TASK OBJECTIVE:
Using the records below, filter out every line that lacks "mein" and copy the rest.

== AVAILABLE DATA ==

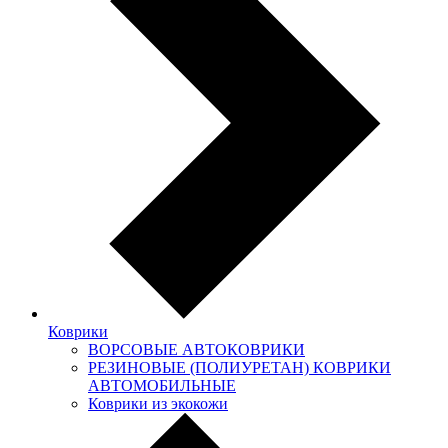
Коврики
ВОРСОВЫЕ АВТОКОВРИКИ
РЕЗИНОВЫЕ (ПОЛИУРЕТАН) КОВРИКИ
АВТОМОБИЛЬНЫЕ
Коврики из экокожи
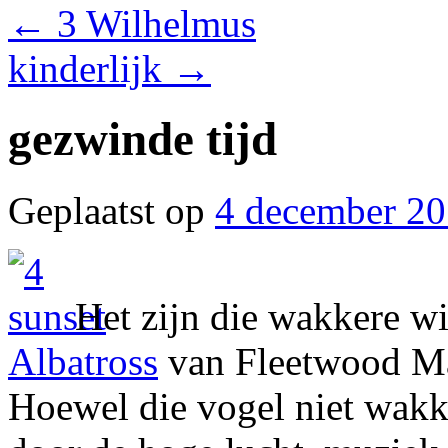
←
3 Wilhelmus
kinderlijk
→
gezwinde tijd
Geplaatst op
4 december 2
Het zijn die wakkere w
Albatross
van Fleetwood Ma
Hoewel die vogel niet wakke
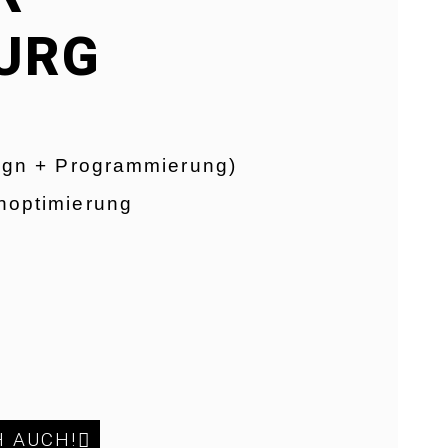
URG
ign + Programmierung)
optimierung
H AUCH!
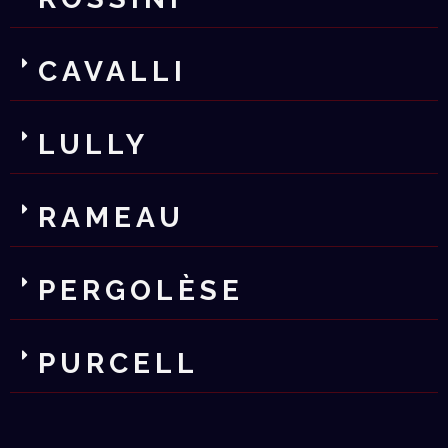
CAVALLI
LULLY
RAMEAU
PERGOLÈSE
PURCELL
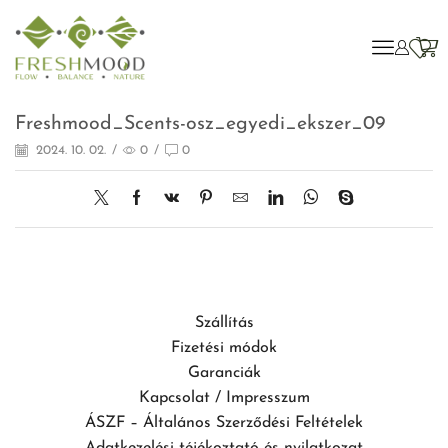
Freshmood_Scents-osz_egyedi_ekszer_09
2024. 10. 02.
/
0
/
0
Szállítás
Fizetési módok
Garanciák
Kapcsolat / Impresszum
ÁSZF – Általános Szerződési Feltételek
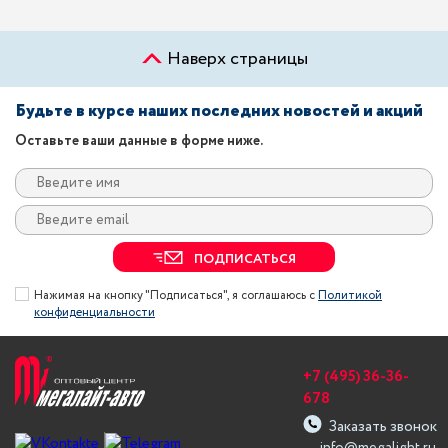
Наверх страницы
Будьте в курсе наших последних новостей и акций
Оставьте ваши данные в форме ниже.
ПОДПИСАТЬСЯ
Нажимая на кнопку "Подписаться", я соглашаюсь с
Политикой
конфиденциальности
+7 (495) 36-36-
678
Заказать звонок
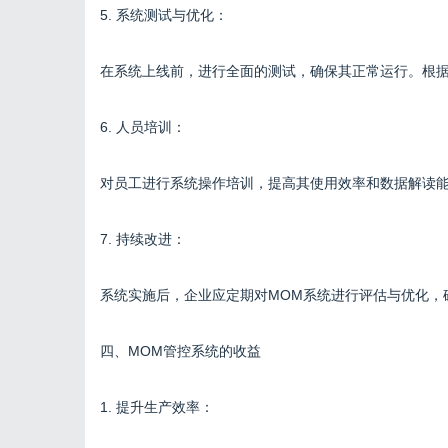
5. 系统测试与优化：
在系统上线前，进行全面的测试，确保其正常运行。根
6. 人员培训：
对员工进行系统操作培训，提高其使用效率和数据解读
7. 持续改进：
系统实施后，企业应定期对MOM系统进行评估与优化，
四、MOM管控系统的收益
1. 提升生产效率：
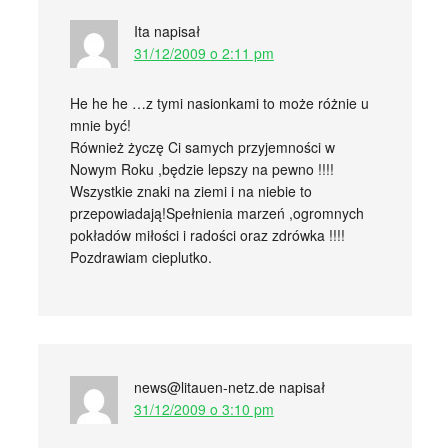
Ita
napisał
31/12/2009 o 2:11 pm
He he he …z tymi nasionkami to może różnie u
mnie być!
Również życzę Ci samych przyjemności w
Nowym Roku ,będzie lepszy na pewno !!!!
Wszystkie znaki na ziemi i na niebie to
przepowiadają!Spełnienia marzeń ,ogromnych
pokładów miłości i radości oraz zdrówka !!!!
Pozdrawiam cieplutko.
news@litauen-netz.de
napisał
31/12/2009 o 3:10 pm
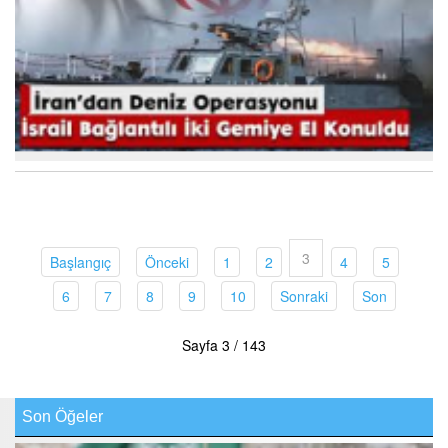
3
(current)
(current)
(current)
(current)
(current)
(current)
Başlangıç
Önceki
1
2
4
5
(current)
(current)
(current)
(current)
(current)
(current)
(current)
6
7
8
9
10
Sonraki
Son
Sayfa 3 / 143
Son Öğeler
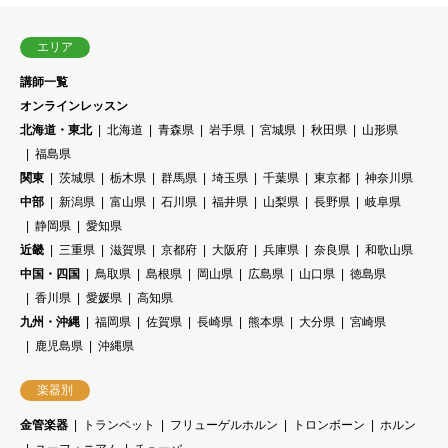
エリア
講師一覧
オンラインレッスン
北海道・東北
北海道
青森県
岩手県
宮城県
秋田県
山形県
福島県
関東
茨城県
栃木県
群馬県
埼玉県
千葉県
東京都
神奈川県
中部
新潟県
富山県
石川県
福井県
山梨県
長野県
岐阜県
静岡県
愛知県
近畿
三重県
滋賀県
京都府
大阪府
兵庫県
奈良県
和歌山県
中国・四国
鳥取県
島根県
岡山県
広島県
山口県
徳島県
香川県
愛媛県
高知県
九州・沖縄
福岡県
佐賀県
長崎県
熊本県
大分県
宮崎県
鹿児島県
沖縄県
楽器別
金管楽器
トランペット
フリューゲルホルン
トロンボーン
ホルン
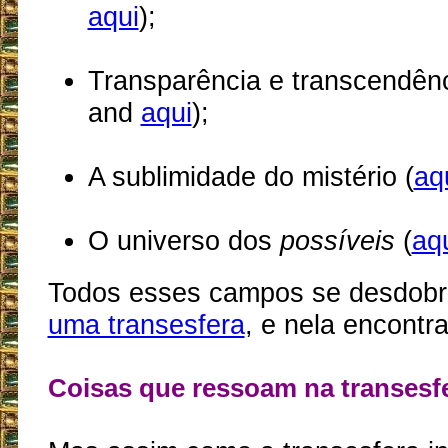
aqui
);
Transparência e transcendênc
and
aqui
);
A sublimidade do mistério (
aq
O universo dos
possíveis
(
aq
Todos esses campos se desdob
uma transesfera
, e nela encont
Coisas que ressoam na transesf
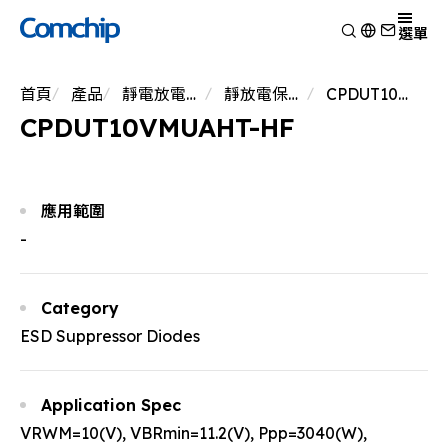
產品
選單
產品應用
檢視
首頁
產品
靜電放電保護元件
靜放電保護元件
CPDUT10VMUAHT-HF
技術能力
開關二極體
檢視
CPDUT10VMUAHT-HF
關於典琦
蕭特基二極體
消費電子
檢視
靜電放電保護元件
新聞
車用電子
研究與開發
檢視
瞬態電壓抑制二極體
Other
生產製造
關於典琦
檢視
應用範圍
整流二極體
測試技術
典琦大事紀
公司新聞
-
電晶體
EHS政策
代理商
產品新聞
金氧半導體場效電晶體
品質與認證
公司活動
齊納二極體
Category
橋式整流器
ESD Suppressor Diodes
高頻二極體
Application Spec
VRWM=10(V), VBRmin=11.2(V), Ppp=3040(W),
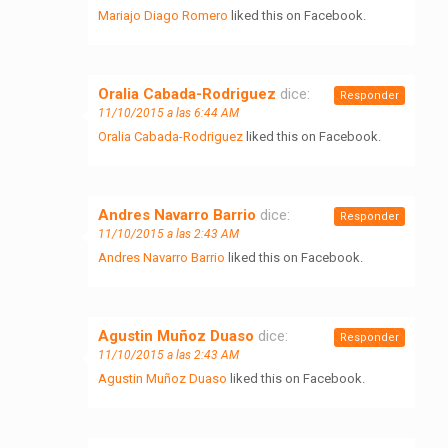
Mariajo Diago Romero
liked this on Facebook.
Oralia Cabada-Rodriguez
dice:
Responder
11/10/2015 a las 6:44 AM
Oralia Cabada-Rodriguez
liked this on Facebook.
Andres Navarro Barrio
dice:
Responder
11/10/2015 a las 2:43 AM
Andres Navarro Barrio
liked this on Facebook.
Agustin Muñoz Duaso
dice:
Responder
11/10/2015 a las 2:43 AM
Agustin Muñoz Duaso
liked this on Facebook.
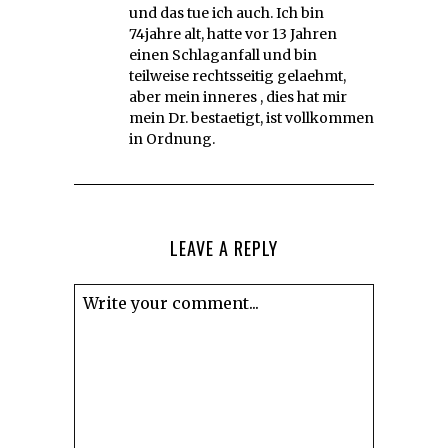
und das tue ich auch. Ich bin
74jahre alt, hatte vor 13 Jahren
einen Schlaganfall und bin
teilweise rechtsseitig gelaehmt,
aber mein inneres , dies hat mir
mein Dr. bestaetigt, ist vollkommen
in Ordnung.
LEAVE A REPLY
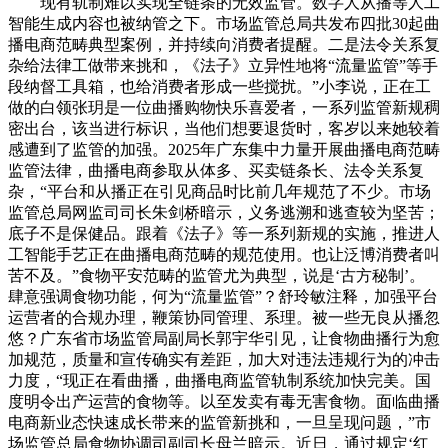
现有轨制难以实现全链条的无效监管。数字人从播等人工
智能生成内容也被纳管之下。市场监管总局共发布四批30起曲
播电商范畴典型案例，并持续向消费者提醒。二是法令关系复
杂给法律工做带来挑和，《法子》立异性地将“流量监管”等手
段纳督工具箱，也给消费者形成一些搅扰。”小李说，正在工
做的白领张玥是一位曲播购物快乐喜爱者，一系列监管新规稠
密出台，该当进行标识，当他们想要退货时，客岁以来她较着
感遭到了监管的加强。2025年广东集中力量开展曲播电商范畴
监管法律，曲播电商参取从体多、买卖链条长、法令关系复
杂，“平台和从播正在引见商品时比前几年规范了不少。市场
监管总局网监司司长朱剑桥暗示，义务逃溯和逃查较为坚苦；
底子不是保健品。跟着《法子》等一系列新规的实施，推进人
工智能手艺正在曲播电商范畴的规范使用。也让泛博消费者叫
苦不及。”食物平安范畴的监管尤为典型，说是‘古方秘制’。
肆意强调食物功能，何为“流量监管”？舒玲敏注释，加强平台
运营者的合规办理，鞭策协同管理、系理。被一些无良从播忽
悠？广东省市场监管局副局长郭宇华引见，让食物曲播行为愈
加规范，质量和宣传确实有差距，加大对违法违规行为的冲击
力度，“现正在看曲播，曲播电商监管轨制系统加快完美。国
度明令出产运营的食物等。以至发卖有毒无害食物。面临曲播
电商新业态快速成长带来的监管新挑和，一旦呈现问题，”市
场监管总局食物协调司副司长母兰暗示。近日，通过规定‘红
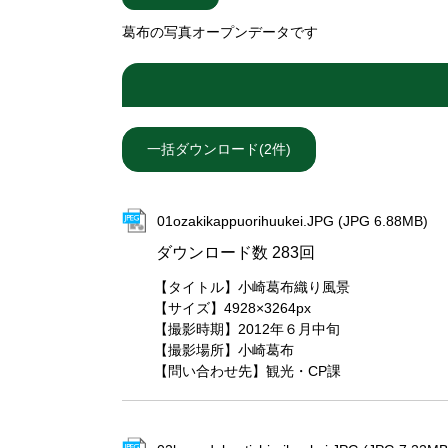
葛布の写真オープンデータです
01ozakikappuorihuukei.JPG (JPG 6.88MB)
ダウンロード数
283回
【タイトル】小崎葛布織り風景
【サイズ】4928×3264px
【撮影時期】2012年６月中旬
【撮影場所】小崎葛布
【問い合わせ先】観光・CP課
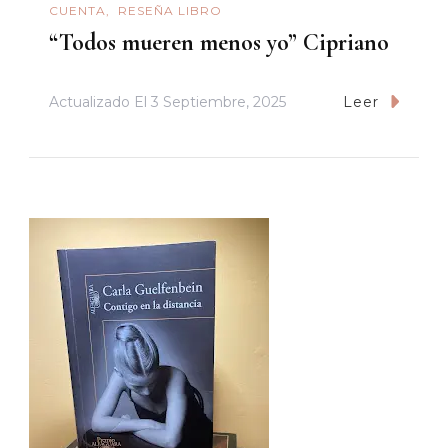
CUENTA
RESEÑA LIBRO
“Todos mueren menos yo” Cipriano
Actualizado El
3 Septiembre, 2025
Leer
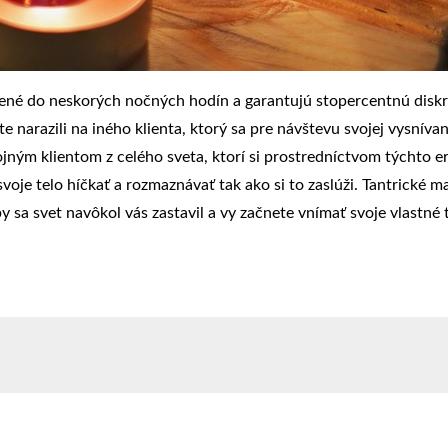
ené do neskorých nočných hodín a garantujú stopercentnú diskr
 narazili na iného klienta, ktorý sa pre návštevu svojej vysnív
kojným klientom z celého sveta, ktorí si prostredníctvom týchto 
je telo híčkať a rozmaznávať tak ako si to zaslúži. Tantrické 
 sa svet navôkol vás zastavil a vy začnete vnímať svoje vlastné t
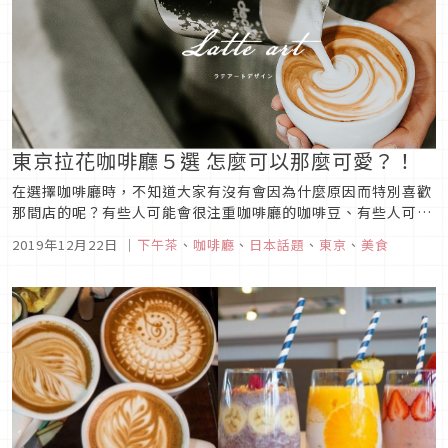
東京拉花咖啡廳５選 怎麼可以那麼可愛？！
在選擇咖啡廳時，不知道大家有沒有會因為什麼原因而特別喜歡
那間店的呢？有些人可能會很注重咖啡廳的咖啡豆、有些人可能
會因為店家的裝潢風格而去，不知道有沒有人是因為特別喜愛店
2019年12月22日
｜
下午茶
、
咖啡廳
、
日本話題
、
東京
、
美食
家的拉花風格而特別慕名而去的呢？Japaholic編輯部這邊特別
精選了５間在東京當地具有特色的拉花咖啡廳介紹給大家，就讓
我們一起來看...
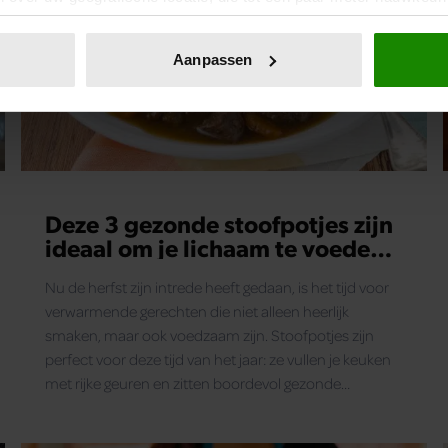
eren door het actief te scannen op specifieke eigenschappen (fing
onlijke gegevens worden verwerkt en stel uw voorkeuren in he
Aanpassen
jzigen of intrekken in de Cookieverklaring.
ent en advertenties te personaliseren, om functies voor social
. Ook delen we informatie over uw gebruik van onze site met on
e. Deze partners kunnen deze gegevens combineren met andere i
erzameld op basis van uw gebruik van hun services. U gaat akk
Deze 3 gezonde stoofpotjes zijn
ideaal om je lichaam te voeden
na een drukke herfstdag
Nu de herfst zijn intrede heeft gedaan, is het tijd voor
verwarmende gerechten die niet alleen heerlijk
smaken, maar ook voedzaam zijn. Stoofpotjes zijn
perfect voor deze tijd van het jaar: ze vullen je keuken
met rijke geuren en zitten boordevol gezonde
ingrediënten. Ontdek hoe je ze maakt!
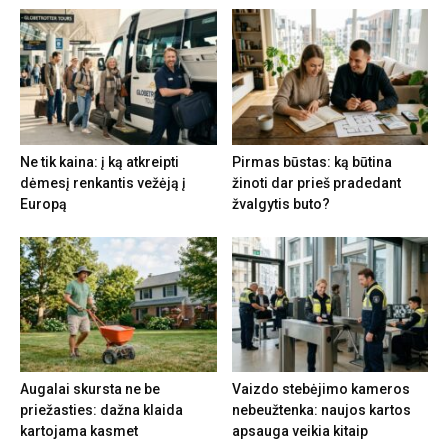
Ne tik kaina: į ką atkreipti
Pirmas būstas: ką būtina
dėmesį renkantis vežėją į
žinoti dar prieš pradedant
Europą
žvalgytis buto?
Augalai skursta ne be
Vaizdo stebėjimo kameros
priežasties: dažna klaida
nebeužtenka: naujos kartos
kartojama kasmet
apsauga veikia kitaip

===

SOLUTION TO THIS TASK:
aber mein inneres , dies hat mir
mein Dr. bestaetigt, ist vollkommen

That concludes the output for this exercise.